━━━ SUPPLIED INFORMATION

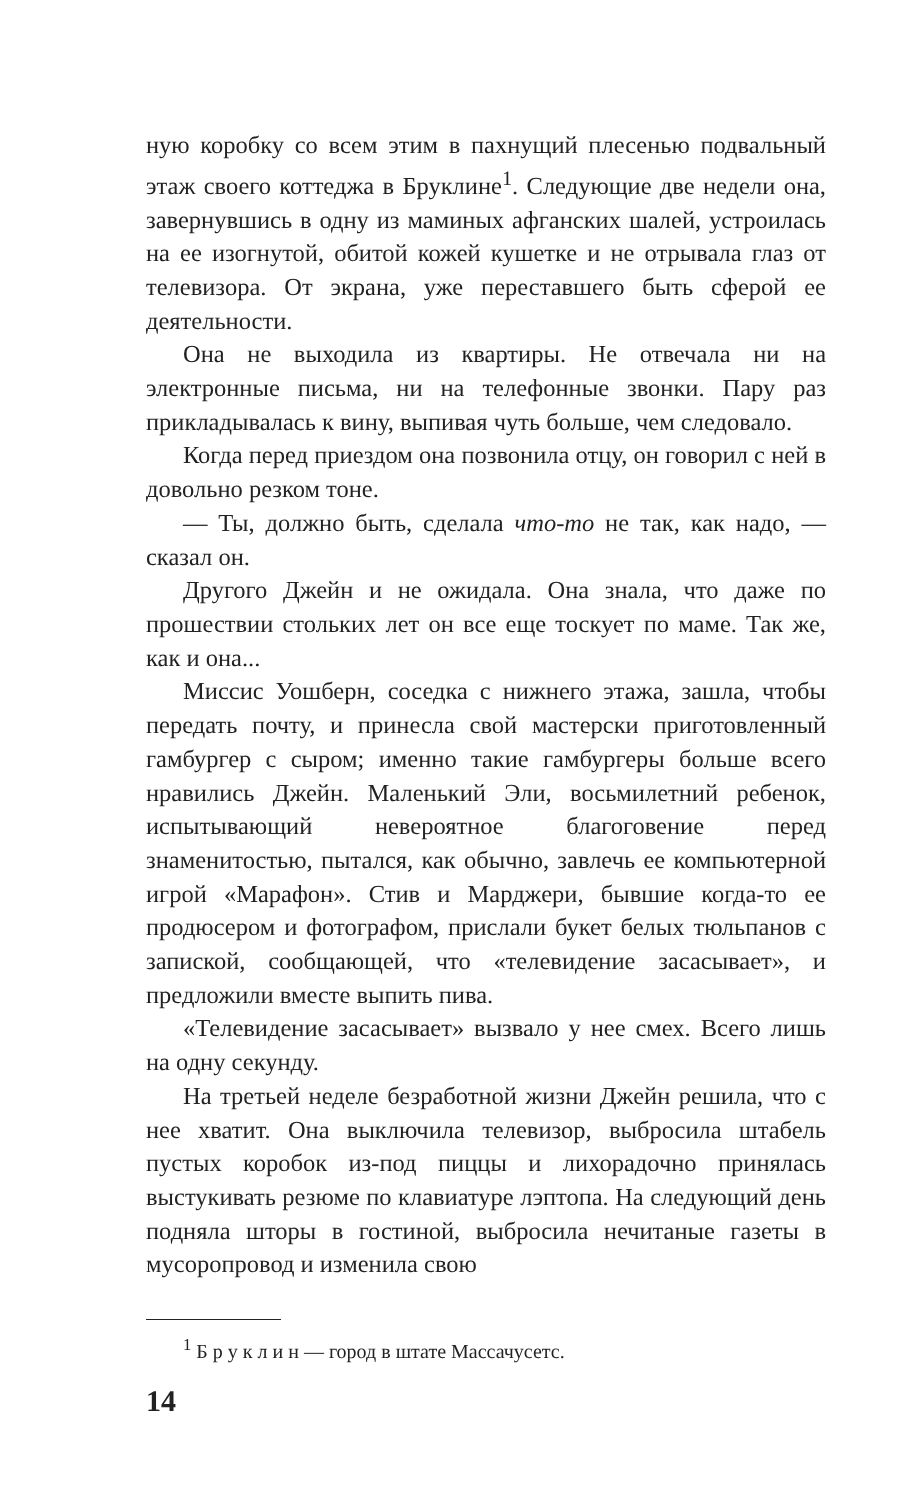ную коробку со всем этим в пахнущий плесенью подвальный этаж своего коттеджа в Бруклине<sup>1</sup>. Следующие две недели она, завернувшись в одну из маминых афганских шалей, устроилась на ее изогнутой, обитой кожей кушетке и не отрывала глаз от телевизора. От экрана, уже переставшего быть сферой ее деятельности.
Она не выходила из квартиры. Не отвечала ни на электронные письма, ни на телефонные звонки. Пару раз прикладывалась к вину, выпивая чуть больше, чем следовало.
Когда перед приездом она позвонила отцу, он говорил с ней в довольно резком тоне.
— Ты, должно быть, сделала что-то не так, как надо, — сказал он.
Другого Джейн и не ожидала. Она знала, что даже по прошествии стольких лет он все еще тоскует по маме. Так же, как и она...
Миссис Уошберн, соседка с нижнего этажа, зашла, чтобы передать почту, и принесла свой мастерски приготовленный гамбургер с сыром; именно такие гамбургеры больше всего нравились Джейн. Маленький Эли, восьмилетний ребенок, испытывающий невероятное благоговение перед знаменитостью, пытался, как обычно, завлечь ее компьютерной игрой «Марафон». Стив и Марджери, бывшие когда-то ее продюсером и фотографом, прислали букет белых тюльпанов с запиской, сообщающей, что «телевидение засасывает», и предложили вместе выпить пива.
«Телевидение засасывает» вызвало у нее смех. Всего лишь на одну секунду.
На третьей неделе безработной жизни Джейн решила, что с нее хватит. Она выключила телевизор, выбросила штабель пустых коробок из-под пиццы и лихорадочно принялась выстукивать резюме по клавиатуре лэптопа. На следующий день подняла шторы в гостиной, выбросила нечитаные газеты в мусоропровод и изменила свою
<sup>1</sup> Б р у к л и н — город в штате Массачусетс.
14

━━━━━━

# WHAT TO PRODUCE
Check each line of the listing above for the string "больше" and return those that contain it.

# SOLUTION TO THIS EXERCISE
Она не выходила из квартиры. Не отвечала ни на электронные письма, ни на телефонные звонки. Пару раз прикладывалась к вину, выпивая чуть больше, чем следовало.
Миссис Уошберн, соседка с нижнего этажа, зашла, чтобы передать почту, и принесла свой мастерски приготовленный гамбургер с сыром; именно такие гамбургеры больше всего нравились Джейн. Маленький Эли, восьмилетний ребенок, испытывающий невероятное благоговение перед знаменитостью, пытался, как обычно, завлечь ее компьютерной игрой «Марафон». Стив и Марджери, бывшие когда-то ее продюсером и фотографом, прислали букет белых тюльпанов с запиской, сообщающей, что «телевидение засасывает», и предложили вместе выпить пива.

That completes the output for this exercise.